By the end of this chapter, students should be able to:

  1. Be familiar with the researcher who was the “Father of Adolescent Psychology”, and know what he meant by “sturm und drang”.

  2. Describe Arnold Gesell’s views on the causes of adolescent behavior.

  3. Explain Sigmund Freud’s stages of psychosexual development.

  4. Understand why Sigmund Freud believed that gender differences in behavior were inevitable.

  5. Be able to discuss the role of defense mechanisms in adolescent personality development.

  6. Outline Erik Erikson’s psychosocial view of personality development. Know his eight-stage theory.

  7. Be familiar with Piaget’s theory of cognitive development. This includes both knowing his stages and being able to describe the ways that children and adolescents learn.

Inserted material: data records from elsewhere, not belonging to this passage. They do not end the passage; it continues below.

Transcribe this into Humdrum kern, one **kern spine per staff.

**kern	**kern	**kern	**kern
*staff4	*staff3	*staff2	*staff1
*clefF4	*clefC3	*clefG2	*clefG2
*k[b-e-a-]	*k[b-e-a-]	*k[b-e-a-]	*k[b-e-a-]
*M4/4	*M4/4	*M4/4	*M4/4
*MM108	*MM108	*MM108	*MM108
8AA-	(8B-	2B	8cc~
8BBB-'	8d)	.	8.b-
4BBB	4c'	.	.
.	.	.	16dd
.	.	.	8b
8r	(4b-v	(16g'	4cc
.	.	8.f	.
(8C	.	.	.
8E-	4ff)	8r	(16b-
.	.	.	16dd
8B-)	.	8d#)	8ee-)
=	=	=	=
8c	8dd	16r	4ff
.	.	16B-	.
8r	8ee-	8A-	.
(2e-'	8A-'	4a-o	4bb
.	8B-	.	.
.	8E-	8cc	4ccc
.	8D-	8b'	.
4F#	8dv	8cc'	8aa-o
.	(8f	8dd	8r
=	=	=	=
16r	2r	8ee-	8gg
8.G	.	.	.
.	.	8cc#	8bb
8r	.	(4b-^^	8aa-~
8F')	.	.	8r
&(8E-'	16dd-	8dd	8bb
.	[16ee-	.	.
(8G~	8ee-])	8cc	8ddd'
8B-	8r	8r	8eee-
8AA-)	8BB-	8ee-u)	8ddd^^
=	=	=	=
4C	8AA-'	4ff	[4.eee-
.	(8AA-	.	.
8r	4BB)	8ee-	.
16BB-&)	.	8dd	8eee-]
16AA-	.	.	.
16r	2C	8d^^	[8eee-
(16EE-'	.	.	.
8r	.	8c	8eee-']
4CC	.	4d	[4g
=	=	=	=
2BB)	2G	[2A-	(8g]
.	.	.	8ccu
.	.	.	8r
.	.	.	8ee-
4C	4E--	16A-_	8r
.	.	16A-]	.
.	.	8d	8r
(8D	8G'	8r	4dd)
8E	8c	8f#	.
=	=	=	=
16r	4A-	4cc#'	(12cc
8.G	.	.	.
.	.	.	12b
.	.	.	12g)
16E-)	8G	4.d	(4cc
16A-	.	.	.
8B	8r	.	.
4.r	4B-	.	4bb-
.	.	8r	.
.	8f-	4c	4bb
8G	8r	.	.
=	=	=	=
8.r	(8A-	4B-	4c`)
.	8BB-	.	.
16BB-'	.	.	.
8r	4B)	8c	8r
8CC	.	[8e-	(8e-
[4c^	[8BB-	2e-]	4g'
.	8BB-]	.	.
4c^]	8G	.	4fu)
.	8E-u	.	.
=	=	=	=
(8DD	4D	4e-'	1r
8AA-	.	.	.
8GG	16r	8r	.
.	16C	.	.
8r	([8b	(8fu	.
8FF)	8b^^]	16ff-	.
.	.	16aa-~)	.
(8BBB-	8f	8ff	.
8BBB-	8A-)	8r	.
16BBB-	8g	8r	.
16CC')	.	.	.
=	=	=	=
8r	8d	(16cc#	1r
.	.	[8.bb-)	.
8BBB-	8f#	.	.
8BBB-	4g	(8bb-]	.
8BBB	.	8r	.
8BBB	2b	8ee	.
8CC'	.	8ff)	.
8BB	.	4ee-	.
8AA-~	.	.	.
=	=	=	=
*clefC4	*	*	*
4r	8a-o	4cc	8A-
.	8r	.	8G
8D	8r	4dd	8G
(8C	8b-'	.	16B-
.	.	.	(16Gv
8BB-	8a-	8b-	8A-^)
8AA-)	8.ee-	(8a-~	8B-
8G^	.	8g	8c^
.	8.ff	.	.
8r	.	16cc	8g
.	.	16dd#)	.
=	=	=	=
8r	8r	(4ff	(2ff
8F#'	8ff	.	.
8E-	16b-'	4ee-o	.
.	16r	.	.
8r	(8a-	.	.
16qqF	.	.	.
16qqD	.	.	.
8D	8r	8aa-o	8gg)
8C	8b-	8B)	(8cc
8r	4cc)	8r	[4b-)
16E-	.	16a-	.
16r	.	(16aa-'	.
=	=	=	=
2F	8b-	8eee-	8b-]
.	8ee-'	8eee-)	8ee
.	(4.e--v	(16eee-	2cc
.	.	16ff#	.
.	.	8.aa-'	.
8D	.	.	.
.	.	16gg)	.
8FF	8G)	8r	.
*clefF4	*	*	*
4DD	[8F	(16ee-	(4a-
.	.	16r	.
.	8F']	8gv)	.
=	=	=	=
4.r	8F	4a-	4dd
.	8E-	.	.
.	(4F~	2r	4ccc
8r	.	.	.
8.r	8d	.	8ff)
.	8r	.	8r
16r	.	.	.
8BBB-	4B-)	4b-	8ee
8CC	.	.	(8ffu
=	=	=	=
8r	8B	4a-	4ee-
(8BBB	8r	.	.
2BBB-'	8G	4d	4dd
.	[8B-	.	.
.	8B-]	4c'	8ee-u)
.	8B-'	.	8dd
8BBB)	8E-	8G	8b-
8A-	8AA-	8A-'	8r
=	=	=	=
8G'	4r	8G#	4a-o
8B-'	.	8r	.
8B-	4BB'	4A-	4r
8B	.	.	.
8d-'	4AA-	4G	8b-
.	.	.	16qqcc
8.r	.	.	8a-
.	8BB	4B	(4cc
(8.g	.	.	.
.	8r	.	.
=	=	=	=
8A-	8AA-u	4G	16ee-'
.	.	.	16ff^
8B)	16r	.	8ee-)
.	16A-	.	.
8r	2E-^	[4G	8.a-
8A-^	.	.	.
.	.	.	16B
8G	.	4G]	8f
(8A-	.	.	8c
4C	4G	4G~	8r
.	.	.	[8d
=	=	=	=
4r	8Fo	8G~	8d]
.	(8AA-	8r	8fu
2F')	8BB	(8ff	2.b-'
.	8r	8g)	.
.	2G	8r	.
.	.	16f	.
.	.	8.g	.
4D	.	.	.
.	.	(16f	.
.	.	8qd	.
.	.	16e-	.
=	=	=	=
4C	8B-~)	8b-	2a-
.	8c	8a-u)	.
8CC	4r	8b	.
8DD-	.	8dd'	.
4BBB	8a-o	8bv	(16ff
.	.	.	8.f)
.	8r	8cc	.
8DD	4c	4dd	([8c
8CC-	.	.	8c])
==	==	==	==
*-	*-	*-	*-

  8. Describe how adolescent perspective-taking is superior to that of children using Robert Selman’s model of social role taking.

  9. Explain how Lev Vygotsky’s views of cognitive development differed from Piaget’s.

  10. Give examples of the roles of reward, punishment, and modeling in shaping adolescent behavior.

  11. Be familiar with Havighurst’s life tasks of adolescence.

  12. Describe how “field theory” explains why American adolescents are often confused and uncertain.

  13. Contrast the micro-, meso-, exo-, and macrosystems that comprise and adolescent’s world.

  14. Know how Ruth Benedict and Margaret Mead changed scientists’ views about adolescent development.